Der ukrainische Außenminister Andrij Sybiha betonte zudem, dass Selenskyj zu direkten Gesprächen mit dem russischen Präsidenten Wladimir Putin bereit sei. Ein solches Treffen sei notwendig, um Fragen der Territorien und der Lage um das Atomkraftwerk zu klären. Sybiha sagte wörtlich:

„Um die Fragen der Territorien und des AKW Saporischschja zu lösen, ist der Präsident bereit, sich mit Putin zu treffen und sie direkt zu besprechen.“

Russischer Vorschlag sorgt für Besorgnis

Russland verfolgt den Plan, die Kontrolle über das Kraftwerk zwischen sich und der Ukraine aufzuteilen. Dieser Vorschlag stößt in Kiew und in der internationalen Gemeinschaft auf große Besorgnis. Ein weiteres Treffen ist nach den Verhandlungen in Genf geplant. Laut einem nicht namentlich genannten Informanten könnten dabei auch Energieexperten hinzugezogen werden. Dies unterstreicht die Komplexität der Materie und den Bedarf an fachlicher Einschätzung.

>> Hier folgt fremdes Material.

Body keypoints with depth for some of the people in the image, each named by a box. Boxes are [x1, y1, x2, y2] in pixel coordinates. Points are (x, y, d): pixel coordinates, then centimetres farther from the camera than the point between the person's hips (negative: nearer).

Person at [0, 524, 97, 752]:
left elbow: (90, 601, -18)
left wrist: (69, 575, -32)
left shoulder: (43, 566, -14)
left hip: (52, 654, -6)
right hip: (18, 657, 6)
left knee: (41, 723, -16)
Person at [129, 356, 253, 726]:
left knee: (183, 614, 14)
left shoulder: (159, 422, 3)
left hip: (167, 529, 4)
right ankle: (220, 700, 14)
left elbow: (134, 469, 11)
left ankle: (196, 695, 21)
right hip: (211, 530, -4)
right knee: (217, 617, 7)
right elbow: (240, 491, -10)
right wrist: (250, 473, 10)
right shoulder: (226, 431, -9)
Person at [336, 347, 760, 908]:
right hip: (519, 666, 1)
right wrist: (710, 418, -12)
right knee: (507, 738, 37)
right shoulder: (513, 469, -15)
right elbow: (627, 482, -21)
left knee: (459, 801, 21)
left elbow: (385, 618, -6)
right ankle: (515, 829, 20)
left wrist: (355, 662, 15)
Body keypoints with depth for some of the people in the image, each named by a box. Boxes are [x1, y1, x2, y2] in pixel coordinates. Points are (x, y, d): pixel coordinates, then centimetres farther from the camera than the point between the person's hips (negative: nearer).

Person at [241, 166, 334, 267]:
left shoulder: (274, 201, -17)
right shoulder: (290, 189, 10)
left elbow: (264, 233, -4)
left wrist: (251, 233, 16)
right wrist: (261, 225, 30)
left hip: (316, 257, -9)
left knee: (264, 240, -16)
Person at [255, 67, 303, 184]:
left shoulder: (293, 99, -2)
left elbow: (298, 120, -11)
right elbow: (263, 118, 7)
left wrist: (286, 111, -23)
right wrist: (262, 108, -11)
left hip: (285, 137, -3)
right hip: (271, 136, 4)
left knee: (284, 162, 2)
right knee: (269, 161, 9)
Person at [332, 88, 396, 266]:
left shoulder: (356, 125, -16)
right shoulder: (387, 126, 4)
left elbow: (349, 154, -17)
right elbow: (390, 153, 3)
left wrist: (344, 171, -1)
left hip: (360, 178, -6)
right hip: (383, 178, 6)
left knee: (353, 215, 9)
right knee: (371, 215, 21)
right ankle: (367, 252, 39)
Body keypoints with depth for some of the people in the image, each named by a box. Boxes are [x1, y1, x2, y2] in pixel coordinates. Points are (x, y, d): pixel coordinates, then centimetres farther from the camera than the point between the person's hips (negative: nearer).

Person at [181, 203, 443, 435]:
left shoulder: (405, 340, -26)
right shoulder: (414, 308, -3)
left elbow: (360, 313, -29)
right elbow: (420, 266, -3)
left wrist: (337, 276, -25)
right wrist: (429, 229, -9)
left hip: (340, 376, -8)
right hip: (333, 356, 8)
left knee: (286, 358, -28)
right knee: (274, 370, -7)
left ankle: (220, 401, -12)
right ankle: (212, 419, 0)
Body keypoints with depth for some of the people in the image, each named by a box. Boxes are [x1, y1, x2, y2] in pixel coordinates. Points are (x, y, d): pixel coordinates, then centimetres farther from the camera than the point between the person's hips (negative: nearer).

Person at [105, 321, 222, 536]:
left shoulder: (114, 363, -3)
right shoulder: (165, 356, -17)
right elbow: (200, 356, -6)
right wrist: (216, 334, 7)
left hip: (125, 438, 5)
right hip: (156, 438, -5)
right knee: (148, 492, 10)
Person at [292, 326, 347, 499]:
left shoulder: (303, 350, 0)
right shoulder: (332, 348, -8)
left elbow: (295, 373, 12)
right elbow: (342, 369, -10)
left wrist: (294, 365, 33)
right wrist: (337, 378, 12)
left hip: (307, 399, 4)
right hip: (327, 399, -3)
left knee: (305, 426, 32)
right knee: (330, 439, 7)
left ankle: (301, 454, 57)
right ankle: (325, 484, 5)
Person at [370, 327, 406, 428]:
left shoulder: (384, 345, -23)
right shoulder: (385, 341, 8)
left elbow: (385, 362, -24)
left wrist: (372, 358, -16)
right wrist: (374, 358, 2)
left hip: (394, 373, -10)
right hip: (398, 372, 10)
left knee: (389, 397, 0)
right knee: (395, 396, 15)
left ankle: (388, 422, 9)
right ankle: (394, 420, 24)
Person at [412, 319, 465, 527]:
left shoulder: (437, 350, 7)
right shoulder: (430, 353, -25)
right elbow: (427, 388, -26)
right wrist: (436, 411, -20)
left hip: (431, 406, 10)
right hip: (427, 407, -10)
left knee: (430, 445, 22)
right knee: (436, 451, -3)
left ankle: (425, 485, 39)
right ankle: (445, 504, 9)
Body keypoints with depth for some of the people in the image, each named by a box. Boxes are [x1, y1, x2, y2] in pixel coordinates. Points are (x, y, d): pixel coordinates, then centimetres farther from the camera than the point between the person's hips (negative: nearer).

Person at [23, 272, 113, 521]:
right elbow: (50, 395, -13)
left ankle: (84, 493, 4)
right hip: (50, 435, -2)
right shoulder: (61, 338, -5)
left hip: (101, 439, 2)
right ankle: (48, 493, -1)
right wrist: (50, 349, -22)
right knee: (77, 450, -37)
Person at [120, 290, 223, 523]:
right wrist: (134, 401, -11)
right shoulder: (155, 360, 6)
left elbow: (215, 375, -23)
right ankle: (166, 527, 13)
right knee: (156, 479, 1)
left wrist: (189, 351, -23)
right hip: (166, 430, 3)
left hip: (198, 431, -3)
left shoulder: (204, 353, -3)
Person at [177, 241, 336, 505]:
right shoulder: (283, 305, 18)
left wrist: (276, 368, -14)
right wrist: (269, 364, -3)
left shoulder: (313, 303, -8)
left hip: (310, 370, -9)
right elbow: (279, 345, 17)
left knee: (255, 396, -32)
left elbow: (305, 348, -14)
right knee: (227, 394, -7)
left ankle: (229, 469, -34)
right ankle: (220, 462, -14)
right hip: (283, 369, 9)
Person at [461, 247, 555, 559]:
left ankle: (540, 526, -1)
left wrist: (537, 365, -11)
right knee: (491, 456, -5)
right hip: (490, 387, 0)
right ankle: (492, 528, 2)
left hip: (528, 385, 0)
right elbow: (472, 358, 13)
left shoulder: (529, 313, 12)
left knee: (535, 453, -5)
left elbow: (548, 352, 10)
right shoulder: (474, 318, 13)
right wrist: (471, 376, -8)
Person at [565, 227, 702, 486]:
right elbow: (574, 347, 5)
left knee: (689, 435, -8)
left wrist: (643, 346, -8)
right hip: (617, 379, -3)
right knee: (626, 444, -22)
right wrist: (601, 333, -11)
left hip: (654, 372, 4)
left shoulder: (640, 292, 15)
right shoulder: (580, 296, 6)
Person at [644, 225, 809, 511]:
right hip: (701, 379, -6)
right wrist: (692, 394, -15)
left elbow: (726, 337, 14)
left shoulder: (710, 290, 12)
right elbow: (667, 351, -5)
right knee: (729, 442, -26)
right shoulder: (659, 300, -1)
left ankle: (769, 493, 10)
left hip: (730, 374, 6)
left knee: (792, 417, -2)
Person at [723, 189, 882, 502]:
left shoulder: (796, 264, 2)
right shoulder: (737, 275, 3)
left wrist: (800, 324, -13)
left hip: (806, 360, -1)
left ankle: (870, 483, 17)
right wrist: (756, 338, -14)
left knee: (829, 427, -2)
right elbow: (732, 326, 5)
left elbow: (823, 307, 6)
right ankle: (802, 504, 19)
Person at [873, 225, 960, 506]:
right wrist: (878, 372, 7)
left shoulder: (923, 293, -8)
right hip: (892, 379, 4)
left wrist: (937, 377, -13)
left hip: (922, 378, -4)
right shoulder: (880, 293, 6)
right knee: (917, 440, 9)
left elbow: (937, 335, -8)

Die Verhandlungen über das AKW Saporischschja sind von entscheidender Bedeutung, nicht nur für die Ukraine, sondern für die gesamte internationale Sicherheit. Es handelt sich um eines der größten Kernkraftwerke Europas, dessen Status die regionale Energiestabilität maßgeblich beeinflusst. Vor dem Hintergrund der anhaltenden Spannungen könnte die Kontrolle über das Kraftwerk zu einem Schlüsselfaktor für die weitere politische und militärische Dynamik in der Region werden.